Return every line of text in the records below without any change, and leave the pictures out of your answer.
*** The data ***
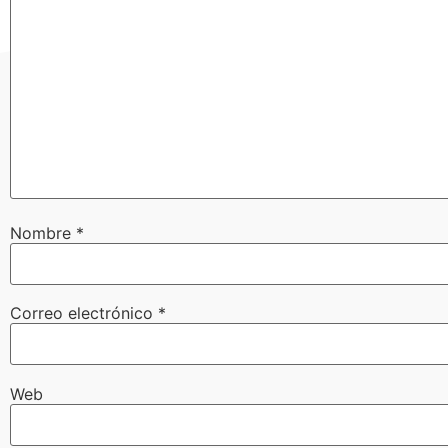
Nombre
*
Correo electrónico
*
Web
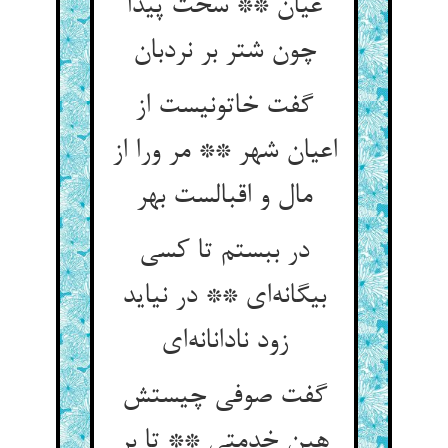
عیان ** سخت پیدا
چون شتر بر نردبان
گفت خاتونیست از
اعیان شهر ** مر ورا از
مال و اقبالست بهر
در ببستم تا کسی
بیگانه‌ای ** در نیاید
زود نادانانه‌ای
گفت صوفی چیستش
هین خدمتی ** تا بر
*** End of The data ***
Output >>
Nombre
*
Correo electrónico
*
Web
عیان ** سخت پیدا
چون شتر بر نردبان
گفت خاتونیست از
اعیان شهر ** مر ورا از
مال و اقبالست بهر
در ببستم تا کسی
بیگانه‌ای ** در نیاید
زود نادانانه‌ای
گفت صوفی چیستش
هین خدمتی ** تا بر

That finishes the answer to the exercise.